What to work on:
a) According to the post about ATU 425, how many subtypes does the new Uther revision have?
b) Pull out the stretch of the post about ATU 425 from "ATU 425 The" through "in popular culture.", copied word for word.

Exercise text:
= = = =

Yesterday I began a series of posts about ATU tale typing of Animal Bridegroom tales. Today I will continue by focusing solely on ATU 425, the behemoth of the Animal Bridegroom tales. As I mentioned yesterday, Swahn and Thompson broke ATU 425 down into sixteen distinct subtypes. The new Uther revision has consolidated these into eight subtypes, combining several of the very small ones into the larger types.
ATU 425 The Search for the Lost Husband is the main title for the type and those tales which don't easily fall into one of the subtypes--the indeterminate ones which are still obvious 425--are kept at ATU 425 and are not further classified. ATU 425C is the subtype for Beauty and the Beast, considered the "short" version of the tale since it usually ends after the Beast's broken enchantment. These usually are obvious derivatives of the Villeneuve and Beaumont versions of the tale. It is a significant subset with its differences from the other types which are much longer and have a solid literary history with an overwhelming popularity in popular culture.
The largest groups, however, are ATU 425A: The Animal as Bridegroom and ATU 425B: Son of the Witch (previously The Disenchanted Husband: the Witch’s Tasks). These two have been switched around a few times and can be confusing.
From my introduction to Beauty and the Beast Tales From Around the World:
The most common subtypes are 425A and 425B, which are very similar and have had their defining elements switched back and forth across assorted studies. Uther clarified their differences with his revisions, stating, "Essential for Type 425A are the motifs 'wife's quest and gifts' and 'nights bought'" in which the heroine uses gifts she has received along her quest in trade to spend the night in her estranged husband's room. He also states for ATU 425B, "The essential feature of this type is the quest for the casket, which entails the visit to the second witch’s house. Usually the supernatural bridegroom is the witch’s son, and he helps his wife perform the tasks." In these tales, the heroine performs impossible tasks culminating in retrieving a box from a dangerous witch who is expected to kill her. In the updated system, Cupid and Psyche is in essence the original ATU 425B tale. A popular example of 425A can be found in the Norwegian "East of the Sun and West of the Moon" (1845) collected by Peter Christen Asbjornsen and Jorgen Moe although one of the earliest versions can be found in "Pinto-Smauto" by Giambattista Basile. Many examples of these tales are provided in this anthology for comparison and analysis.

= = = =

Information shown:
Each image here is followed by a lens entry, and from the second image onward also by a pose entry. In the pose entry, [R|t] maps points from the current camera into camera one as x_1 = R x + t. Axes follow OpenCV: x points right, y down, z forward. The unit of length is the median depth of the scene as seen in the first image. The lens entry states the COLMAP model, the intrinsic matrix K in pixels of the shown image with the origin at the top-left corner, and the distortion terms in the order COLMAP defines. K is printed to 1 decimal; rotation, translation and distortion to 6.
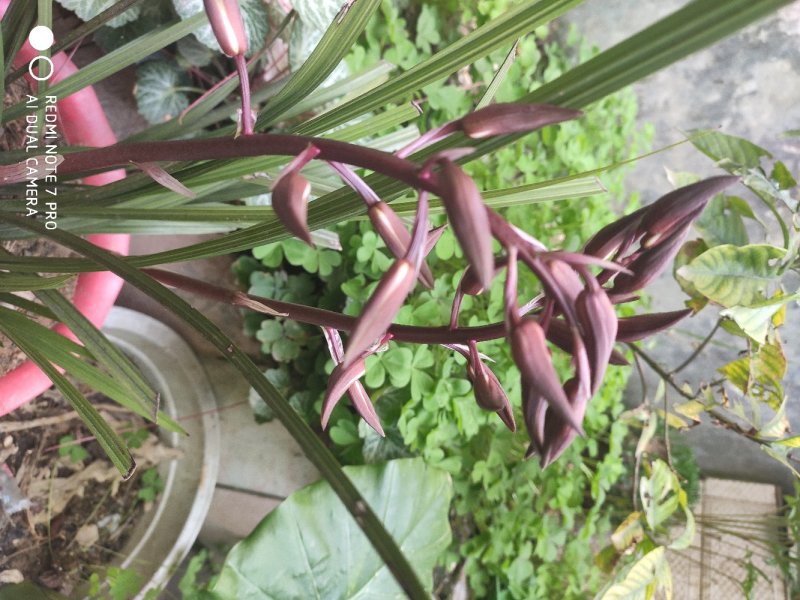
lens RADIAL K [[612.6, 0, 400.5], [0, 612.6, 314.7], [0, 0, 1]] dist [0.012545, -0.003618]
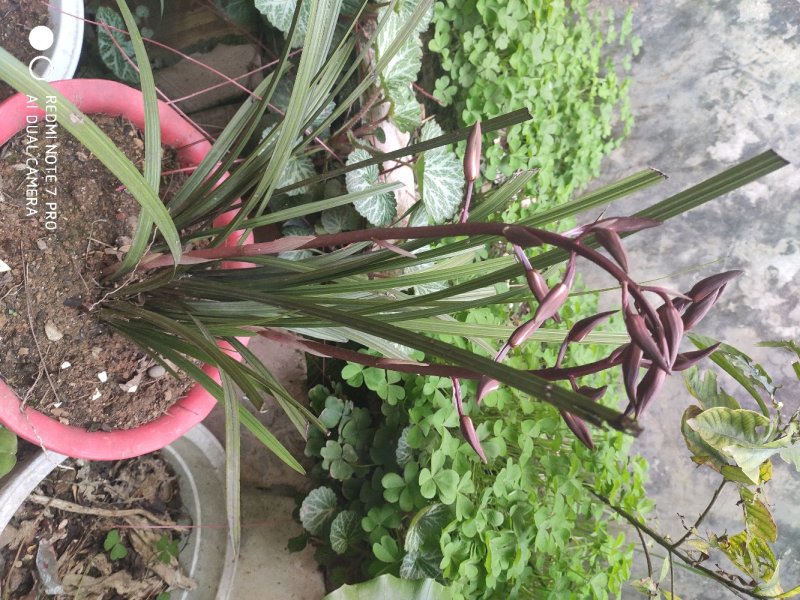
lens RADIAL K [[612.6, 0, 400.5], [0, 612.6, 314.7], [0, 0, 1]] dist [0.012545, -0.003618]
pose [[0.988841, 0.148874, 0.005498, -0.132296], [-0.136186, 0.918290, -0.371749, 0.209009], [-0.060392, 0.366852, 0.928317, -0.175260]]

= = = =

Your responses:
a) Eight.

b)
ATU 425 The Search for the Lost Husband is the main title for the type and those tales which don't easily fall into one of the subtypes--the indeterminate ones which are still obvious 425--are kept at ATU 425 and are not further classified. ATU 425C is the subtype for Beauty and the Beast, considered the "short" version of the tale since it usually ends after the Beast's broken enchantment. These usually are obvious derivatives of the Villeneuve and Beaumont versions of the tale. It is a significant subset with its differences from the other types which are much longer and have a solid literary history with an overwhelming popularity in popular culture.